Alternative Einnahmequellen oder Kinderzimmereintritt und Vergnügungssteuer

Es ist ja nicht so ganz häufig der Fall, daß man als junger Elternteil mal fünf Minuten hat, um dazusitzen und zu reflektieren, oder der jungen Dame beim friedlichen Spielen oder beim Schlafen zuzuschauen, aber es kommt doch immer wieder vor. Seltener noch ist es, daß man sich dann hinsetzt und darüber schreibt.

Aber wenn man das denn tun will, muß man ganz klar sagen: Es ist toll, mit so einer kleinen Familie zu leben, es ist phantastisch, der kleinen Lisa zuzuschauen, es ist sogar absolut vergnügungssteuerpflichtig, sich von ihr an den Haaren ziehen oder die Brille klauen zu lassen, und es sollte definitiv Eintritt kosten, sich dem Wickeltisch zu nähern, auf dem so herrliches Kabarett gegeben wird.

Auch, wenn dort auch viel Mist produziert wird, und manches zähe Ringen um die Oberhand.

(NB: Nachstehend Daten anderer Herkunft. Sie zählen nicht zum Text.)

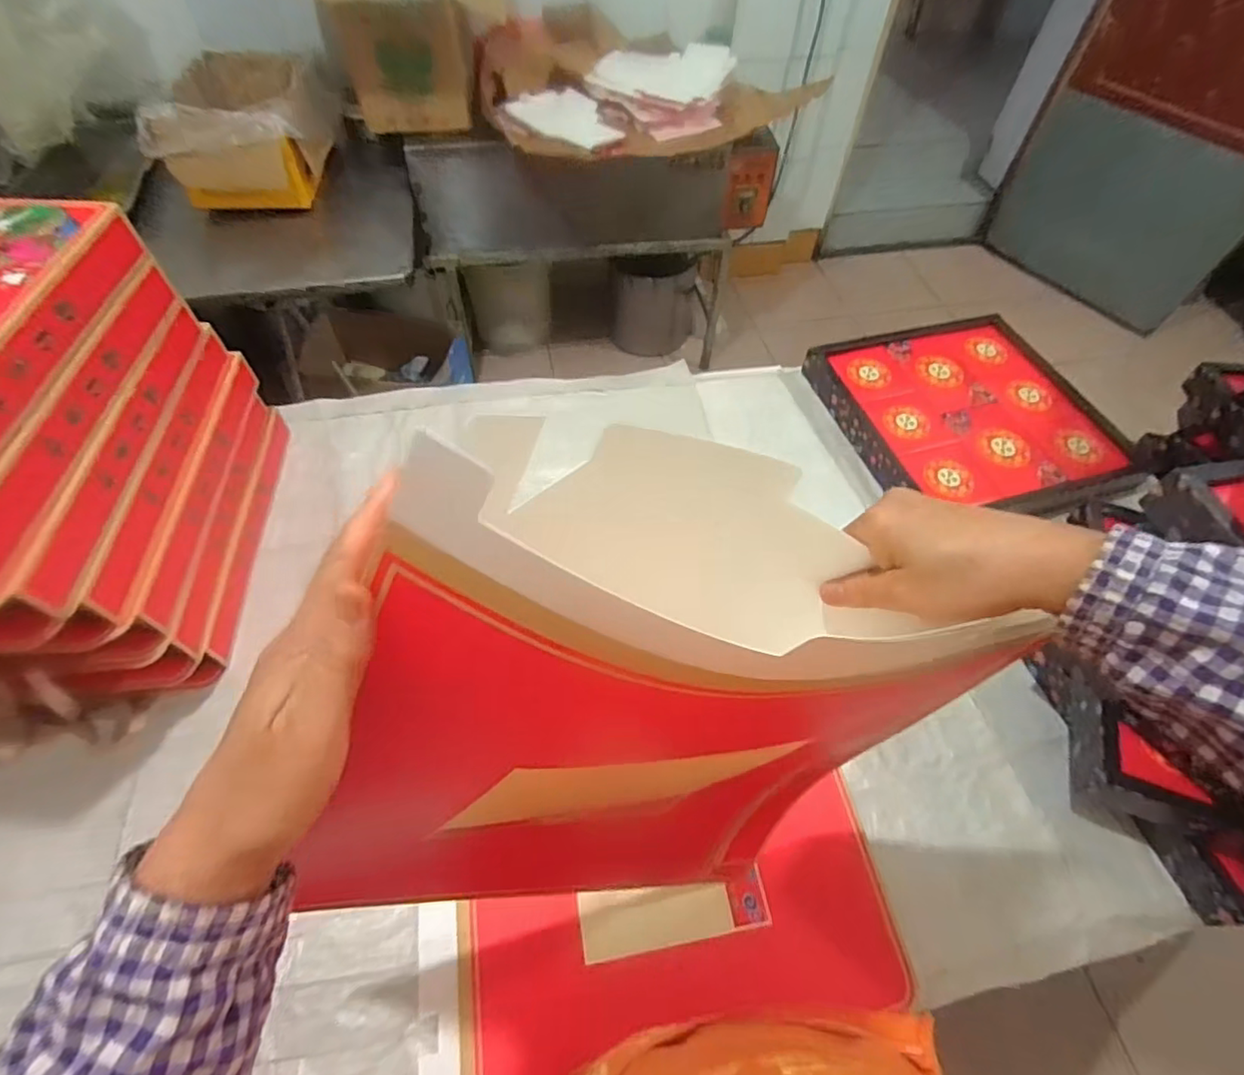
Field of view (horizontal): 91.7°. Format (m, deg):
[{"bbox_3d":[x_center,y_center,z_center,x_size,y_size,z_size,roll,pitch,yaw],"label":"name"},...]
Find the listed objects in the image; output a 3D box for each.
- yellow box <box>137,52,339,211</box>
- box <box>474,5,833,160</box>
[{"bbox_3d":[-0.880,-1.003,1.462,0.349,0.203,0.436,-6,57,-5],"label":"yellow box"},{"bbox_3d":[0.078,-1.158,1.539,0.870,0.159,0.463,-9,57,-7],"label":"box"}]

Auch noch, wenn es die anderen Augenblicke gibt, die Augenblicke morgens um drei Uhr, wenn man die kleine Madame durch die Wohnung trägt, ihr beim Einschlafen dabei weit voraus ist, die Augenblicke, wenn ein Spuckerchen – das sechsundzwanzigste – ihr das letzte Hemd durchnäßt hat, und Mamis Hose gleich mit. Selbst aus diesen Augenblicken kann man Kraft schöpfen, kann sagen „es ist in Ordnung, daß du das tust, denn du bist klein. Und ich will gern versuchen, dir durch dein kleines Leben zu helfen.“ Und dann erinnert man sich einfach an einen der schönen Augenblicke, und dann fliegt man wieder.